Problem
Could you pull out the items below word for word, beginning with their very first line and continuing through the line with "7: (114, 77)", both ends included? Leave the pictures out of your answer.

···

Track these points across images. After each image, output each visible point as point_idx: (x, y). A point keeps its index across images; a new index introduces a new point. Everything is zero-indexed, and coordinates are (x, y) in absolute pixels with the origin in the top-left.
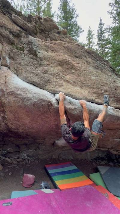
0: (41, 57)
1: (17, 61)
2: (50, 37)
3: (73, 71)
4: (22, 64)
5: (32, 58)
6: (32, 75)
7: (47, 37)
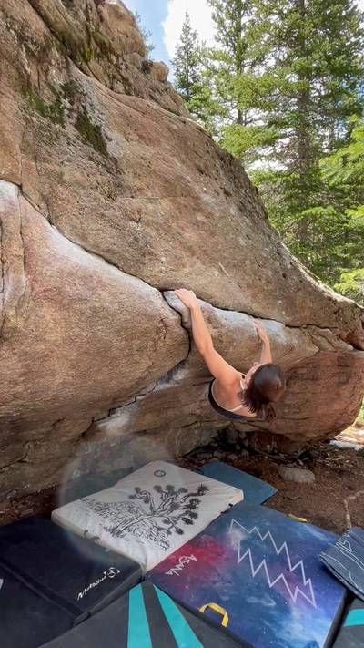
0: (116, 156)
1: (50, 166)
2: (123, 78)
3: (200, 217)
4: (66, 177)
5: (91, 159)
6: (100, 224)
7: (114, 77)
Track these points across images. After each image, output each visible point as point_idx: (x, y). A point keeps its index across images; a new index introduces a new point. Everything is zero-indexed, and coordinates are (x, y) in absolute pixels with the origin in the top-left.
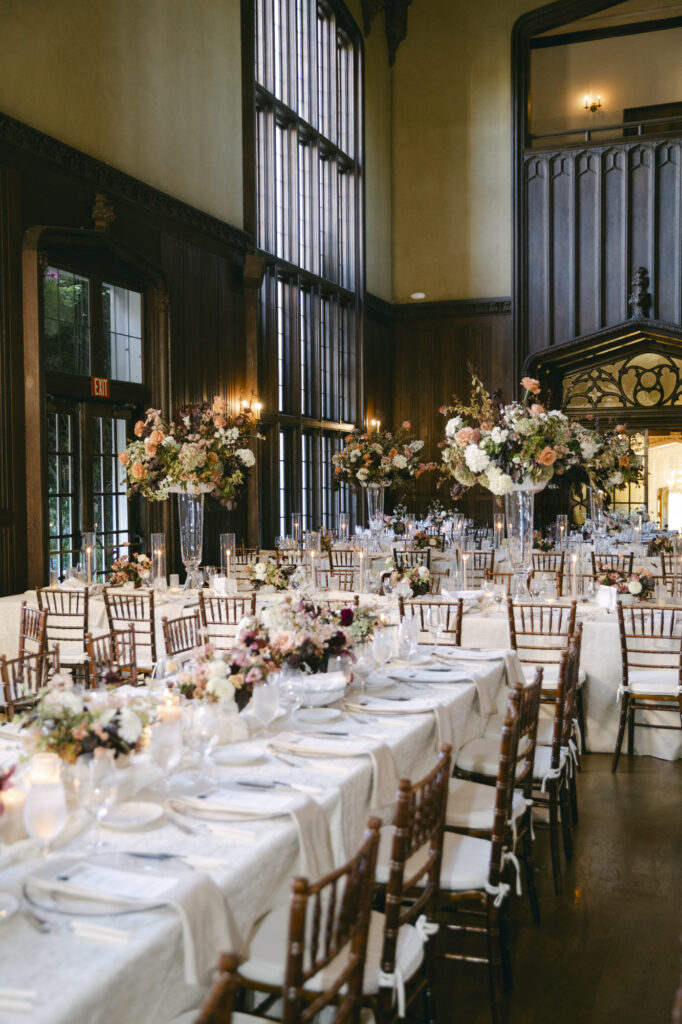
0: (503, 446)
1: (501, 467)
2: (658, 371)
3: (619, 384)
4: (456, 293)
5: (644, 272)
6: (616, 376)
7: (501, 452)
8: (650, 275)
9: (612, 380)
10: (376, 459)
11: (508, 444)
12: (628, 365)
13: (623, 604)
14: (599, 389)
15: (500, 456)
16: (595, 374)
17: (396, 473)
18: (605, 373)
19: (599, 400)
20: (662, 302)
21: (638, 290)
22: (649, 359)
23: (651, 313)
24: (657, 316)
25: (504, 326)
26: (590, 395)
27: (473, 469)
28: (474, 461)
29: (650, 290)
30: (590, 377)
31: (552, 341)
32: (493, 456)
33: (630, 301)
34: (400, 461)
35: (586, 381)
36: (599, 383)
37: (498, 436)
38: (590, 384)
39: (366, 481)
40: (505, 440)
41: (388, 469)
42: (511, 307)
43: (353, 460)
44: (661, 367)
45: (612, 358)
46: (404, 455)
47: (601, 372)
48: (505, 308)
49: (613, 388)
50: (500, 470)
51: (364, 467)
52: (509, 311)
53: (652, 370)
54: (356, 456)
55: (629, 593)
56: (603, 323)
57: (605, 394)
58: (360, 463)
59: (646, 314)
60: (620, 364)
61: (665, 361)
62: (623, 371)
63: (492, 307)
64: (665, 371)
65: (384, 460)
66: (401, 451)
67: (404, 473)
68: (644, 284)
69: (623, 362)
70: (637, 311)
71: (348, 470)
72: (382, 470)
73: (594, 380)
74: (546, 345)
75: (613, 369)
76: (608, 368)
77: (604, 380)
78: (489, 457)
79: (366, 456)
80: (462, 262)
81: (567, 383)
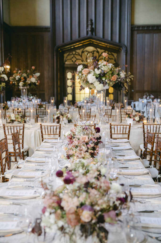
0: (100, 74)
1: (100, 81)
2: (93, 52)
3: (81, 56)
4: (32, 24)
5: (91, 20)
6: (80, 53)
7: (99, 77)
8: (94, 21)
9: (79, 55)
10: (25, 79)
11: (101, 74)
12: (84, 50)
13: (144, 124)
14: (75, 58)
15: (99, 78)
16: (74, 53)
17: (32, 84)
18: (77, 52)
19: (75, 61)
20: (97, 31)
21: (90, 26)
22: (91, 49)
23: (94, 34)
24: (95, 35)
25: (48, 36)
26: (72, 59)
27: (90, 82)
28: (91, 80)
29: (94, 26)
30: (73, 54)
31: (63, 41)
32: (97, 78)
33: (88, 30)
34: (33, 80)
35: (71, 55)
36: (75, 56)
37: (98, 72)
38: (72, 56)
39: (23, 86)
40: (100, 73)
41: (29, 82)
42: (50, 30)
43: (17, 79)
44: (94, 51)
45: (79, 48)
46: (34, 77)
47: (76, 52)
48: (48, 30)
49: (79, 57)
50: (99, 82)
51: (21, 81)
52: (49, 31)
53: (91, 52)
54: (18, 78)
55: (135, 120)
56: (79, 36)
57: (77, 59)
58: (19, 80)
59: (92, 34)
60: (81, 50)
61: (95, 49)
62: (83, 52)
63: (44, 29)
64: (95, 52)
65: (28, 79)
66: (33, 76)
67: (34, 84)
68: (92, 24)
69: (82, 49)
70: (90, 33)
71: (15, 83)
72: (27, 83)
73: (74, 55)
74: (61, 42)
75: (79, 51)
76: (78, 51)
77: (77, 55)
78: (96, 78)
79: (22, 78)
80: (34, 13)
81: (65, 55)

···

Output of the task
Track these points across images. After each image, output each visible point as point_idx: (x, y). A point keeps its index across images; a new index introduces a new point. Everything is zero-indexed, and coordinates are (x, y) in absolute pixels with the origin in the top-left.
0: (41, 57)
1: (17, 61)
2: (50, 37)
3: (73, 71)
4: (22, 64)
5: (32, 58)
6: (32, 75)
7: (47, 37)
0: (116, 156)
1: (50, 166)
2: (123, 78)
3: (200, 217)
4: (66, 177)
5: (91, 159)
6: (100, 224)
7: (114, 77)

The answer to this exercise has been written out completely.